— EXERCISE —
The material below includes pictures; leave them out and return only the lines between the line containing "1. black rubber band at [476, 208, 563, 286]" and the line containing "2. white steel nail box [408,11,528,167]", inclusive, word for word.

— RAW DATA —
──────────

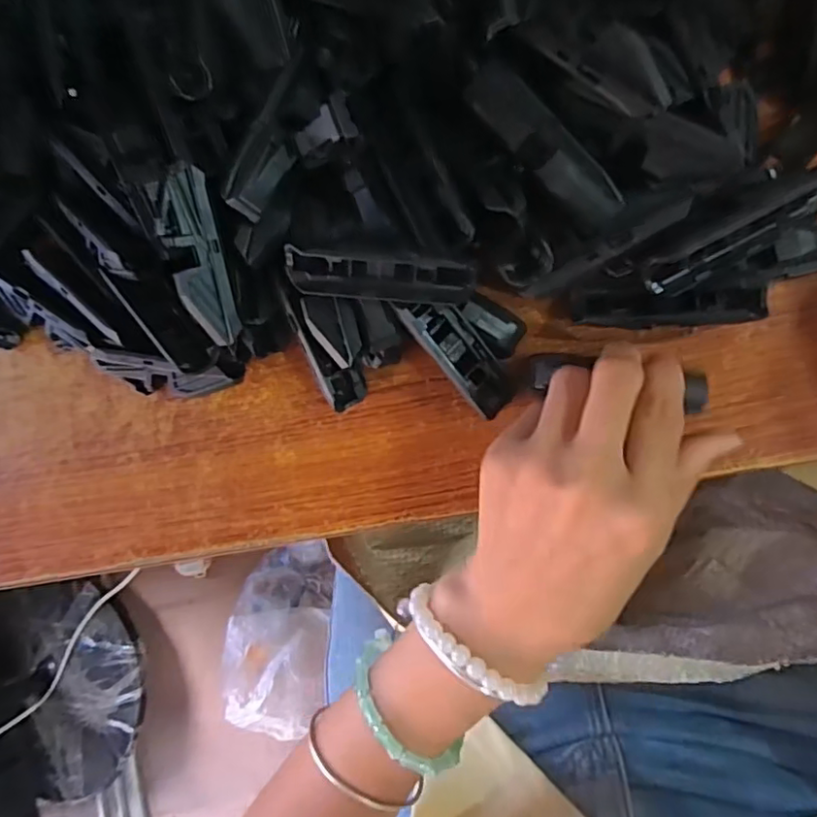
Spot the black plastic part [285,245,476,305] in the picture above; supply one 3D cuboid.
[{"bbox_3d":[-0.011,-0.051,0.232,0.072,0.016,0.016,6,91,9],"label":"black plastic part"}]

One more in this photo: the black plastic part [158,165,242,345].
[{"bbox_3d":[-0.087,-0.061,0.243,0.021,0.006,0.070,-5,108,9],"label":"black plastic part"}]

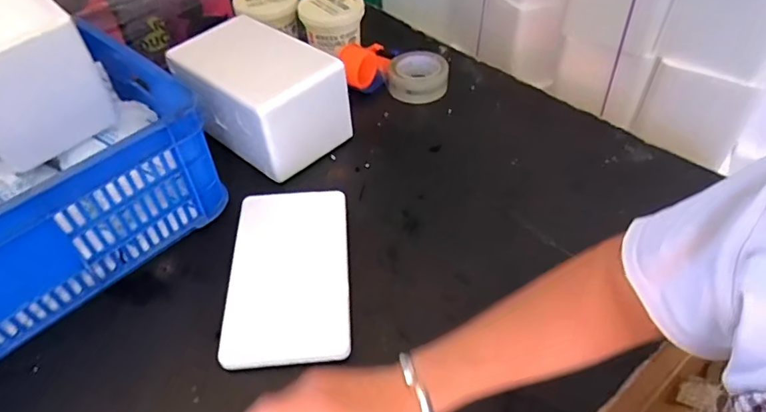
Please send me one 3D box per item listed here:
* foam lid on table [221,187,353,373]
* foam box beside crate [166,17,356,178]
[{"bbox_3d":[-0.119,0.083,0.638,0.151,0.015,0.251,-4,50,0],"label":"foam lid on table"},{"bbox_3d":[-0.199,-0.178,0.798,0.262,0.151,0.155,29,53,27],"label":"foam box beside crate"}]

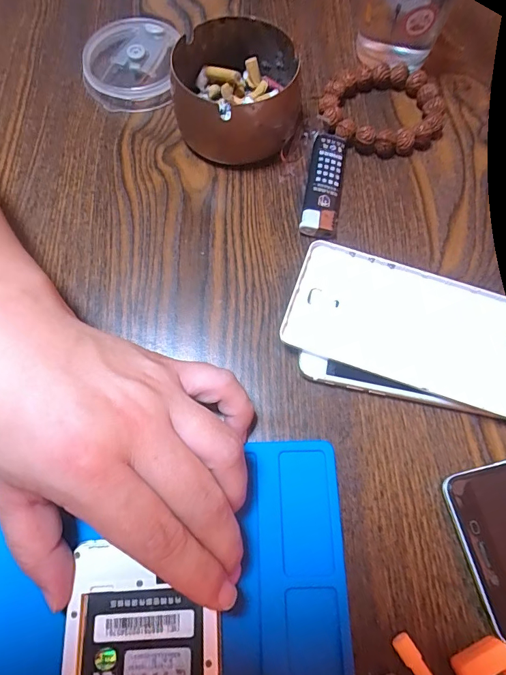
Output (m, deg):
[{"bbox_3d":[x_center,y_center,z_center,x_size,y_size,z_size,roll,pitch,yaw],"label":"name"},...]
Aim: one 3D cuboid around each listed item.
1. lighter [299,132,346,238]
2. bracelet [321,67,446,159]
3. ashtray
[{"bbox_3d":[0.048,-0.105,0.282,0.022,0.012,0.081,10,69,4],"label":"lighter"},{"bbox_3d":[0.095,-0.170,0.306,0.087,0.015,0.079,19,70,7],"label":"bracelet"},{"bbox_3d":[-0.010,-0.167,0.287,0.088,0.046,0.086,-10,70,-4],"label":"ashtray"}]

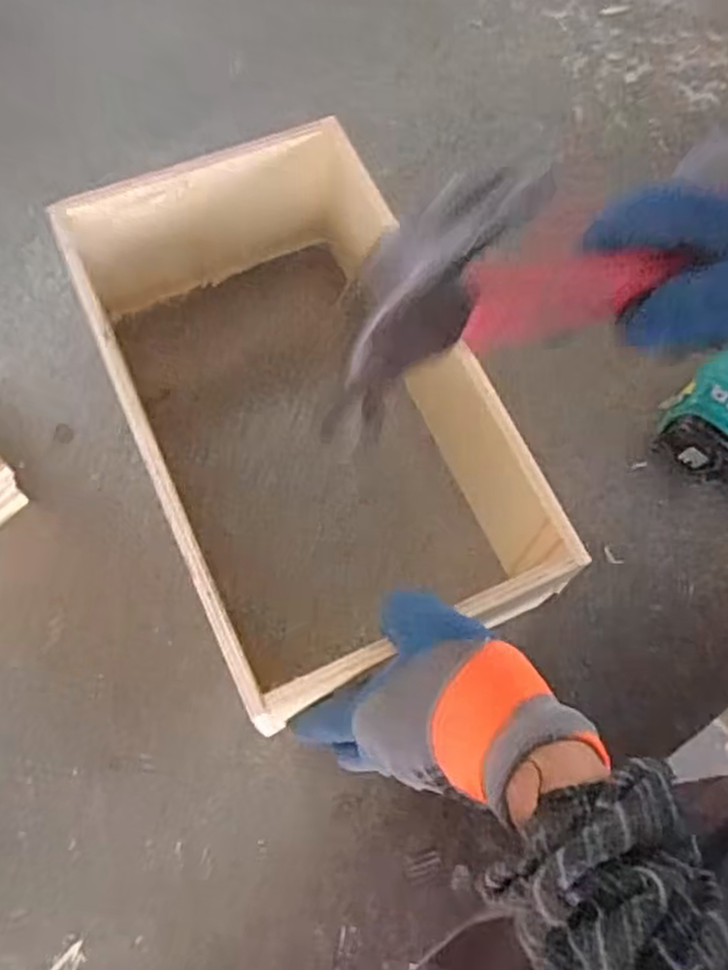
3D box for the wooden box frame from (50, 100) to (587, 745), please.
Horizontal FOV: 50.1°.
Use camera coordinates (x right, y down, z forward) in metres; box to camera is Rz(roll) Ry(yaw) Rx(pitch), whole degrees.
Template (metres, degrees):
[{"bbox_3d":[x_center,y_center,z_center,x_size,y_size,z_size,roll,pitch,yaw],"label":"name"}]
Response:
[{"bbox_3d":[-0.034,-0.050,0.514,0.216,0.121,0.343,-24,71,-10],"label":"wooden box frame"}]

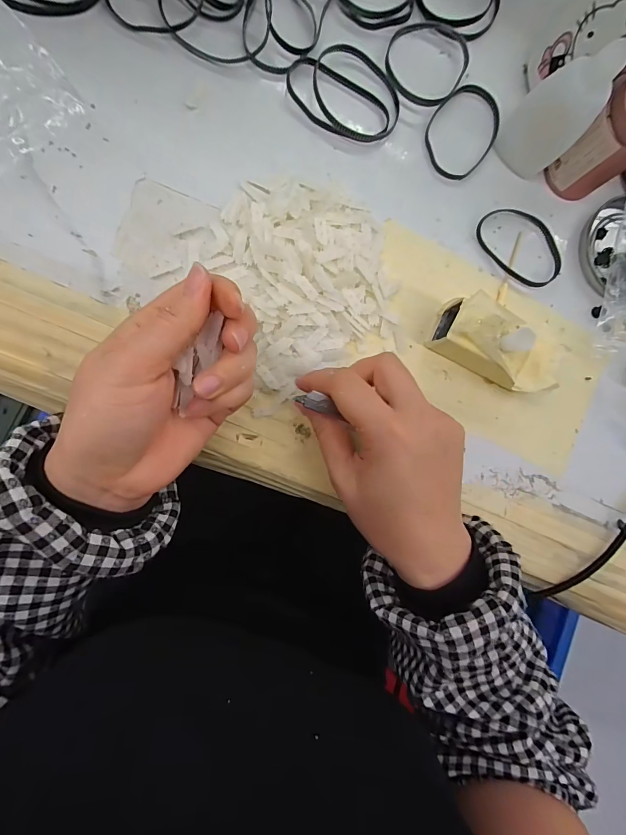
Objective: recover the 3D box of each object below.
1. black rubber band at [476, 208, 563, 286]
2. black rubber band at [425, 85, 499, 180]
[{"bbox_3d":[0.155,-0.127,0.279,0.071,0.005,0.047,41,85,-7],"label":"black rubber band"},{"bbox_3d":[0.108,-0.205,0.270,0.049,0.005,0.066,43,85,-7],"label":"black rubber band"}]

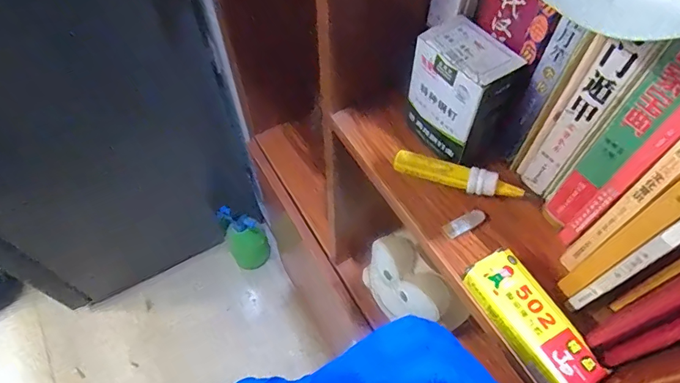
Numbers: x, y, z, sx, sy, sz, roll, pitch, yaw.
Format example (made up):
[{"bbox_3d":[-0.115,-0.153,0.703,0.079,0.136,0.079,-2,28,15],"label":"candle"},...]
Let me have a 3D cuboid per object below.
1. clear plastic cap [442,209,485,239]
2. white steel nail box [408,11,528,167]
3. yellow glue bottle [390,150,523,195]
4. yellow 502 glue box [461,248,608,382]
[{"bbox_3d":[0.103,0.025,0.358,0.038,0.006,0.014,-24,61,-14],"label":"clear plastic cap"},{"bbox_3d":[0.101,-0.078,0.365,0.052,0.098,0.074,-31,63,-18],"label":"white steel nail box"},{"bbox_3d":[0.098,-0.014,0.372,0.105,0.014,0.018,19,60,12],"label":"yellow glue bottle"},{"bbox_3d":[0.131,0.088,0.302,0.042,0.018,0.100,-26,61,-15],"label":"yellow 502 glue box"}]

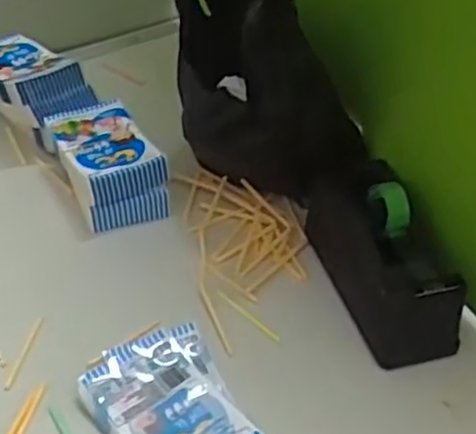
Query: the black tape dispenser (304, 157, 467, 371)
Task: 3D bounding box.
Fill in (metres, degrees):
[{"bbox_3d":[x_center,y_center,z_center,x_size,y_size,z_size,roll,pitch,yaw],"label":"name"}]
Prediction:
[{"bbox_3d":[0.104,0.027,0.537,0.061,0.078,0.145,-11,43,-18],"label":"black tape dispenser"}]

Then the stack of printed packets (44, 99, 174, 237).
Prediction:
[{"bbox_3d":[-0.112,-0.044,0.627,0.074,0.050,0.120,-14,44,-21],"label":"stack of printed packets"}]

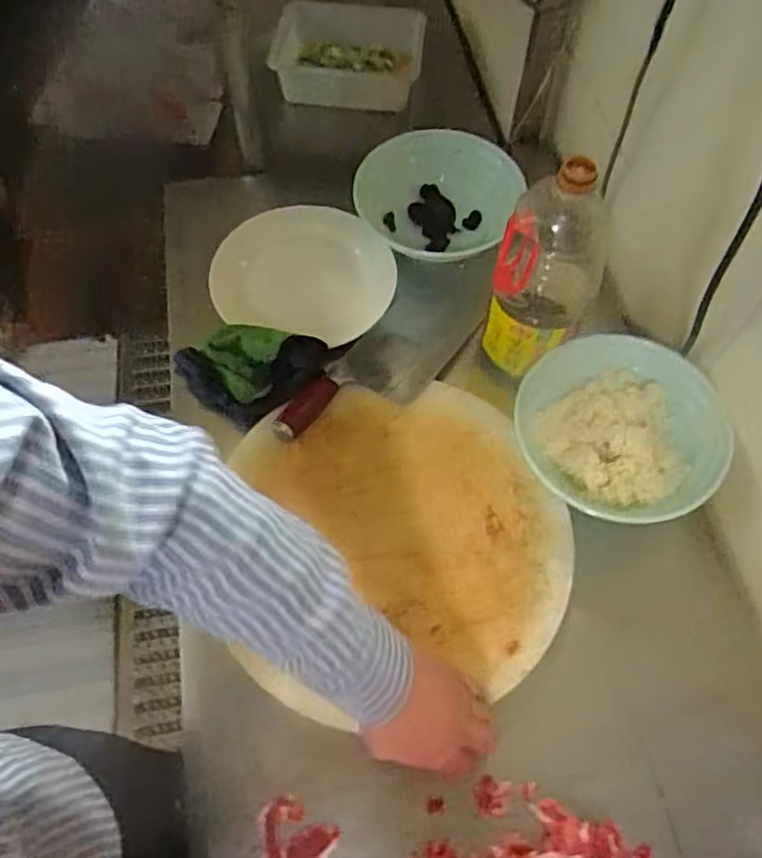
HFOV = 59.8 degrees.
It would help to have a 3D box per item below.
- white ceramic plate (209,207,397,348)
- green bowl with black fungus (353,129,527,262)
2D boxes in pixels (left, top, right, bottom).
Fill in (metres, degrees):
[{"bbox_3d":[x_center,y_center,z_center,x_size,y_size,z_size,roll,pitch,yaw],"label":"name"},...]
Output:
[{"bbox_3d":[-0.107,-0.218,0.896,0.253,0.054,0.225,4,63,1],"label":"white ceramic plate"},{"bbox_3d":[0.069,-0.310,0.931,0.217,0.094,0.216,0,63,0],"label":"green bowl with black fungus"}]

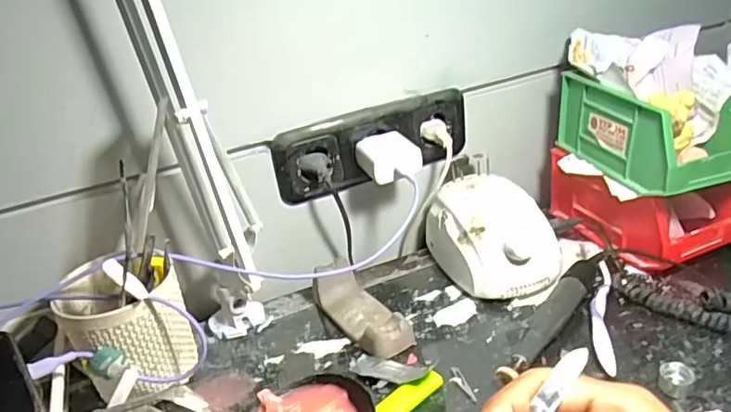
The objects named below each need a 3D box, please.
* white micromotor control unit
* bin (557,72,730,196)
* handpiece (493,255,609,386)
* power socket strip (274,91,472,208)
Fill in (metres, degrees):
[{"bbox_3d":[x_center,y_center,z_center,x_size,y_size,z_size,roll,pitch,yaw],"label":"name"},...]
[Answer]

──────────

— RESPONSE —
1. black rubber band at [476, 208, 563, 286]
2. black rubber band at [425, 85, 499, 180]
[{"bbox_3d":[0.155,-0.127,0.279,0.071,0.005,0.047,41,85,-7],"label":"black rubber band"},{"bbox_3d":[0.108,-0.205,0.270,0.049,0.005,0.066,43,85,-7],"label":"black rubber band"}]

Numbers: x, y, z, sx, sy, sz, roll, pitch, yaw.
Format example (made up):
[{"bbox_3d":[-0.115,-0.153,0.703,0.079,0.136,0.079,-2,28,15],"label":"candle"},...]
Let me have a 3D cuboid per object below.
1. clear plastic cap [442,209,485,239]
2. white steel nail box [408,11,528,167]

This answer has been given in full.